Error $\Delta A$ in Least Squares best fit of data to hyperbola $y=B/(x-A)$

Question

Problem description.
Let there be given a set of real-valued data points $\,(x_i,y_i)\,$. Find the Least Squares best fit of these points to a hyperbola $\;y = B/(x-A)\;$, written as $\;y(x-A)-B=0\;$: $$ \sum_i \left[\,y_i(x_i-A) - B\,\right]^2 = \mbox{minimum}(A,B) $$ The minimum is found with help of partial differentiation, giving: $$ \frac{\partial}{\partial A} \quad : \quad \left(\sum_i y_i^2\right) A + \left(\sum_i y_i\right) B = \sum_i x_i y_i^2 \\ \frac{\partial}{\partial B} \quad : \quad \left(\sum_i y_i\right) A + \left(\sum_i 1\right) B = \sum_i x_i y_i $$ The solution of this system of linear equations is: $$ A = \frac{M_{22}R_1-M_{12}R_2}{M_{11}M_{22}-M_{12}^2} \quad ; \quad B = \frac{-M_{12}R_1+M_{11}R_2}{M_{11}M_{22}-M_{12}^2} $$ With: $$ M_{11} = \sum_i y_i^2 \quad ; \quad M_{12} = \sum_i y_i \quad ; \quad M_{22} = \sum_i 1 \\ R_1 = \sum_i x_i y_i^2 \quad ; \quad R_2 = \sum_i x_i y_i $$ So far so good. We are especially interested in the value of $\,A\,$. But what bothers us is the error / the uncertainty in $\,A\,$, let's call it $\,\Delta A\,$.
Pictures say more than a thousand words. The red line on the left is the asymptote of the hyperbola, at $\,A\,$. In the same picture rightmost we see the data, enlarged for clarity in the picture on the right.

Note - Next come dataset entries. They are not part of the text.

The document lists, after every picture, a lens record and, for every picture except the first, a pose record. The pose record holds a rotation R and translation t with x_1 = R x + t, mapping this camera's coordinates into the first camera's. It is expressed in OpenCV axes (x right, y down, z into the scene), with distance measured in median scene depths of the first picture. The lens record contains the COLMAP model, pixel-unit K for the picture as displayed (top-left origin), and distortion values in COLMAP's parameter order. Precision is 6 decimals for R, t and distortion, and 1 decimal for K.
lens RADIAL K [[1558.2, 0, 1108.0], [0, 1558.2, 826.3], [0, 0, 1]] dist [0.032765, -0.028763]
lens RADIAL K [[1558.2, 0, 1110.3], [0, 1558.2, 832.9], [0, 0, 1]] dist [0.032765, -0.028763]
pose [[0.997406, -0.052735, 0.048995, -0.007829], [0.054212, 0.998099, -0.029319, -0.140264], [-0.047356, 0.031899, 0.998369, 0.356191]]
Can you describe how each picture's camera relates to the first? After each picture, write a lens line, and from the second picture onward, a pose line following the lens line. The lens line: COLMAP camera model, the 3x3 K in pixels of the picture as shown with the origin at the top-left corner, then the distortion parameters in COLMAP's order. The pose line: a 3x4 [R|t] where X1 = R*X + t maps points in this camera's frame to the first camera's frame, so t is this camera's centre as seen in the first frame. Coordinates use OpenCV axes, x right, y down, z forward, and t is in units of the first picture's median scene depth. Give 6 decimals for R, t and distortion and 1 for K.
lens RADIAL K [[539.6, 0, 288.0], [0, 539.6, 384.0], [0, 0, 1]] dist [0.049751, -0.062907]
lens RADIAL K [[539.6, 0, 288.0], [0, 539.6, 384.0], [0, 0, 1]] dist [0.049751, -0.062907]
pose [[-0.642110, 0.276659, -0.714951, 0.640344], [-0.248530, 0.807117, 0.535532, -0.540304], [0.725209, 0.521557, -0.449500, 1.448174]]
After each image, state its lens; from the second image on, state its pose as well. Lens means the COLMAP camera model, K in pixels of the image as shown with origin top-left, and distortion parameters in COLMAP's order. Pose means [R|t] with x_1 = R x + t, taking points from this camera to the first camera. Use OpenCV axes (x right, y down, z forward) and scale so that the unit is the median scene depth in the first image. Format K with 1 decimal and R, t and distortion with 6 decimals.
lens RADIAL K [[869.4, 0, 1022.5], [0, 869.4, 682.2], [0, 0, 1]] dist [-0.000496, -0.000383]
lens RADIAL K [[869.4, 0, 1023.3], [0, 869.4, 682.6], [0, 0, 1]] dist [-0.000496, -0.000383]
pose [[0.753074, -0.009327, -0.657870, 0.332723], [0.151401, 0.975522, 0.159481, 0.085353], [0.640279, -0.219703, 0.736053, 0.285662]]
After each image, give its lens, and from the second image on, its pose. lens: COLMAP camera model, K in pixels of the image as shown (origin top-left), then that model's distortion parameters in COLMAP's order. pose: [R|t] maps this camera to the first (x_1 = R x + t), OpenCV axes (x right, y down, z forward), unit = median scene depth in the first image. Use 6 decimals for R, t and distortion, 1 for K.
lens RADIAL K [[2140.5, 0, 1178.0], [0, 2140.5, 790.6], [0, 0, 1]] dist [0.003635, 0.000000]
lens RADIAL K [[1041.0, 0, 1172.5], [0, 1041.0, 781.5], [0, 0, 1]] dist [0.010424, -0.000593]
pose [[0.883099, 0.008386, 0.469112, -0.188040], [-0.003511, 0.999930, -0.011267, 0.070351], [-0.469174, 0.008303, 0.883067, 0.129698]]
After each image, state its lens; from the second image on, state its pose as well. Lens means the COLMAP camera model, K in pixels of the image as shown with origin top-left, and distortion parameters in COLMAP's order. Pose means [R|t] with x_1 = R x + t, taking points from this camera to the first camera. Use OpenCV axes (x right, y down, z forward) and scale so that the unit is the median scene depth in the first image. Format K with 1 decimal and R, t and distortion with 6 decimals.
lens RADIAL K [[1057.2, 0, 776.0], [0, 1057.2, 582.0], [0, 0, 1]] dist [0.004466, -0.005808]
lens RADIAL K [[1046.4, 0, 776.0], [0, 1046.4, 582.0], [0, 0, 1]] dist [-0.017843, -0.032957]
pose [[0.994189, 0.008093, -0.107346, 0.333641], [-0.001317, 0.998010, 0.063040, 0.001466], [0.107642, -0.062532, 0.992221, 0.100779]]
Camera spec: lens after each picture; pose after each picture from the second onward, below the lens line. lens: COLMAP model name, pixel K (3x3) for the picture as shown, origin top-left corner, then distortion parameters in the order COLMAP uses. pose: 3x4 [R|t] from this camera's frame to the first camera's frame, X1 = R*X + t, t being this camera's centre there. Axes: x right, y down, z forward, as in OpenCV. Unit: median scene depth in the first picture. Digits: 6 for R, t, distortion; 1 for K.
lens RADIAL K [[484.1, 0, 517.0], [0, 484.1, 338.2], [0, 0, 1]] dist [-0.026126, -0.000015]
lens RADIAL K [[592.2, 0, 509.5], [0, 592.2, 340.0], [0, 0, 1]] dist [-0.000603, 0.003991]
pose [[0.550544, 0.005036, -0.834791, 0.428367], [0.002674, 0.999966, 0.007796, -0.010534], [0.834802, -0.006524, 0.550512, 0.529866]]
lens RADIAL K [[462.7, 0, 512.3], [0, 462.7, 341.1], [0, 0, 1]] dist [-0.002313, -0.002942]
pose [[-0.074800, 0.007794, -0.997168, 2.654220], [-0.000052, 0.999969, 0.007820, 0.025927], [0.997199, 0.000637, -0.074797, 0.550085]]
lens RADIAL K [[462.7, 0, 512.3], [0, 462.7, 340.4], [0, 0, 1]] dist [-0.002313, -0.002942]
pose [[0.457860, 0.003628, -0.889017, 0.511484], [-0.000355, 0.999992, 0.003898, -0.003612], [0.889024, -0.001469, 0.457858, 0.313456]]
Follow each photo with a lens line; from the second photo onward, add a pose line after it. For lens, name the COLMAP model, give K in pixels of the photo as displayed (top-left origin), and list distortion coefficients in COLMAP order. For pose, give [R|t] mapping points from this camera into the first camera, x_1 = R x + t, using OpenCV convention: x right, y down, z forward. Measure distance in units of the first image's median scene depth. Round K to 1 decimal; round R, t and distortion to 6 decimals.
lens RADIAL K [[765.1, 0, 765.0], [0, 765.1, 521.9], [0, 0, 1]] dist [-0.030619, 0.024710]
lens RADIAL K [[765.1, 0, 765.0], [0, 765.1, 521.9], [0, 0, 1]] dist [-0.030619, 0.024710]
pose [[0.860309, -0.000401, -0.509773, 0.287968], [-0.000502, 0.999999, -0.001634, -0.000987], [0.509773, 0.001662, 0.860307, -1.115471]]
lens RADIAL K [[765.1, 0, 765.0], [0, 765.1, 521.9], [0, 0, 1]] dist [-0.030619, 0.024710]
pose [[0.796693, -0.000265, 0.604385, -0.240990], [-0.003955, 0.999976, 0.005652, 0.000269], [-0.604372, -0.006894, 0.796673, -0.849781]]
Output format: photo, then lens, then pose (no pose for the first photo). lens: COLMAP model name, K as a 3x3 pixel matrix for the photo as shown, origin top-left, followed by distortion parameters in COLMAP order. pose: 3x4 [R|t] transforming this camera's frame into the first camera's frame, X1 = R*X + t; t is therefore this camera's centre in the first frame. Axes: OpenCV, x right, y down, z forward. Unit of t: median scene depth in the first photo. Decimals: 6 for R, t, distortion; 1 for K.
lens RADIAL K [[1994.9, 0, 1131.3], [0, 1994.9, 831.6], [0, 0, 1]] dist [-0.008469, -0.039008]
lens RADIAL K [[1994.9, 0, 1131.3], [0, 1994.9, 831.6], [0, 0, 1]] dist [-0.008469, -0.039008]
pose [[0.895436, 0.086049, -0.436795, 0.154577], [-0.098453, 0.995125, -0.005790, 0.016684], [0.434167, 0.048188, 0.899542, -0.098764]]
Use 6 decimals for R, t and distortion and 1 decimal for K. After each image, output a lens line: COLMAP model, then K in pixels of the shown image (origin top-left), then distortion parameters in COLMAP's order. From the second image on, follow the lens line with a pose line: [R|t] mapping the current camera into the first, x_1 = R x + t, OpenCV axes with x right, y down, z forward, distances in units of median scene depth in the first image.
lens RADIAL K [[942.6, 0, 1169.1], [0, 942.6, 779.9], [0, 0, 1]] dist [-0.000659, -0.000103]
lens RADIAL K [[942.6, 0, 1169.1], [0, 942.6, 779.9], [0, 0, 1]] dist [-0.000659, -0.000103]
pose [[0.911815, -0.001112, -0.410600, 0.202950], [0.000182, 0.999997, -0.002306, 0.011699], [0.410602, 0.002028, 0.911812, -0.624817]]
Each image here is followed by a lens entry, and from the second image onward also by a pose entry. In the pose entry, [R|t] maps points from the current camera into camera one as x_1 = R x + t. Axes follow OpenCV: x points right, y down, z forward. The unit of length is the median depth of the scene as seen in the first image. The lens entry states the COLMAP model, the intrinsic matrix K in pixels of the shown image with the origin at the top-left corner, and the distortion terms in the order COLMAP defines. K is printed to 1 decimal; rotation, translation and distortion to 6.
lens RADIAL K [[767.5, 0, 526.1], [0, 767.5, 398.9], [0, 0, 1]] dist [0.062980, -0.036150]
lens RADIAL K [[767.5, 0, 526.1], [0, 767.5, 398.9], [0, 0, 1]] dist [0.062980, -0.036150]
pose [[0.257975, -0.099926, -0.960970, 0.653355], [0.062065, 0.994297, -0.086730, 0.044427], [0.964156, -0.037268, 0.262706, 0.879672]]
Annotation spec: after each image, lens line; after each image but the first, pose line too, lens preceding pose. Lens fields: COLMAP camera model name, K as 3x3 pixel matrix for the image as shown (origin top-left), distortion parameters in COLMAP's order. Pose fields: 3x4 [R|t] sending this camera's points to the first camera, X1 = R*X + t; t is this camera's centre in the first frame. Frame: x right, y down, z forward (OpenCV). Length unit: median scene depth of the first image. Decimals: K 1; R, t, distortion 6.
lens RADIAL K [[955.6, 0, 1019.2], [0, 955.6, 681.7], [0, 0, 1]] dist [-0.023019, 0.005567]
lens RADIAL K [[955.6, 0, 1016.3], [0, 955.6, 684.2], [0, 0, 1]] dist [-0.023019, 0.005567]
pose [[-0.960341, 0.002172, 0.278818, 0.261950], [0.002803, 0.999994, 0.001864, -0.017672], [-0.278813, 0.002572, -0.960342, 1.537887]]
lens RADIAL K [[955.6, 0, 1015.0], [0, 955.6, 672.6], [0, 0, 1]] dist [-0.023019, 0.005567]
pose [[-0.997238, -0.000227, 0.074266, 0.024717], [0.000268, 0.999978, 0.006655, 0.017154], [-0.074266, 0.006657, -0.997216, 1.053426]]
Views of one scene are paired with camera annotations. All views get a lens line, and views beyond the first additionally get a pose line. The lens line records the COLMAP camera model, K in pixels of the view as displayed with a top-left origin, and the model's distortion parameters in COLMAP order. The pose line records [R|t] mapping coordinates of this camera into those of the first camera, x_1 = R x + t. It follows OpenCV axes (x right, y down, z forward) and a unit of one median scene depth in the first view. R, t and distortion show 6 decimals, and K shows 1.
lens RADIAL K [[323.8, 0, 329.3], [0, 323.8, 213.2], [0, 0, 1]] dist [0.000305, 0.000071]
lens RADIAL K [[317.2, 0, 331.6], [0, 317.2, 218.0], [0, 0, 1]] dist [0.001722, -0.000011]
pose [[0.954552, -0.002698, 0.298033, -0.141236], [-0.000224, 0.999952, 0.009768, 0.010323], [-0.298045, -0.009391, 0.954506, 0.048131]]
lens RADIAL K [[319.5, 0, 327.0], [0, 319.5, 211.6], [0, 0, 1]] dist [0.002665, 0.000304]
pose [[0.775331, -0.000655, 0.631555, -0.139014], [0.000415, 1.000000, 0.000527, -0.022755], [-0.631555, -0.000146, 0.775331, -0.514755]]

I really have no clue how to obtain a decent estimate for $\,\Delta A\,$ neither in theory or experimentally. I'm afraid that it is bad. But anyway, any help is highly appreciated!

Answer 1

This is too long for a comment.

You must take care : what is measured is $y$ and then what you need to minimize is $$SSQ=\sum_{i=1}^n \left(\frac B{x_i-A}-y_i \right)^2 \tag 1$$ This is a nonlinear model and, as usual, you need some reasonable estimates of $A,B$ before starting the nonlinear regression.

You can easily have estimates making $$y=\frac B{x-A}\implies \frac 1y=\frac x B-\frac AB=ax+b$$ So, defining $z_i=\frac 1{y_i}$, a linear regression gives $a,b$ from which $B=\frac 1a$ and $A=-\frac ba$.

Now, start the nonlinear regression.

Edit

If you do not want to use a nonlinear regression, the problem can be solved in the following manner (taking into account the fact that the model is linear with respect to $B$).

Using the definition of $SSQ$ as in $(1)$, compte the partial derivatives and set them equal to $0$. This gives

$$SSQ'_{B}=0\implies B \sum_{i=1}^n \frac 1 {(x_i-A)^2}= \sum_{i=1}^n \frac {y_i} {(x_i-A)}\tag 2$$ $$SSQ'_{A}=0\implies B \sum_{i=1}^n \frac 1 {(x_i-A)^3}= \sum_{i=1}^n \frac {y_i} {(x_i-A)^2}\tag 3$$ Recombining $(2)$ and $(3)$, we then end with a single equation in $A$ $$F=\left(\sum_{i=1}^n \frac {y_i} {(x_i-A)}\right)\left(\sum_{i=1}^n \frac 1 {(x_i-A)^3}\right)-\left(\sum_{i=1}^n \frac {y_i} {(x_i-A)^2}\right)\left(\sum_{i=1}^n \frac 1 {(x_i-A)^2}\right)=0\tag 4$$ This last equation can be solved using Newton method using (if lazy) cental differences for the evaluation of $F'_A$ as, for example $$F'_A=\frac{F(1.001A)-F(0.999A)}{0.002 A}$$ If not lazy, the derivative $F'_A$ can easily be expressed analytically.

For sure, since you are concerned by only one branch of the hyperbola, you need to search for $A$ starting above the largest value of the $y_i$'s.

Answer 2

In addition to Claude Leibovici's comment, an alternative way to obtain a first estimate :

From $y=\frac{B}{x-A} \quad\to\quad (x-A)y=B \quad\to\quad xy=B+Ay$

Reset your data with $\begin{cases}Y=xy\\X=y\end{cases}$

$$Y=B+AX$$ A linear regression gives approximate $A$ and $B$.

If not accurate enough, start a non-linear regression from those initial values.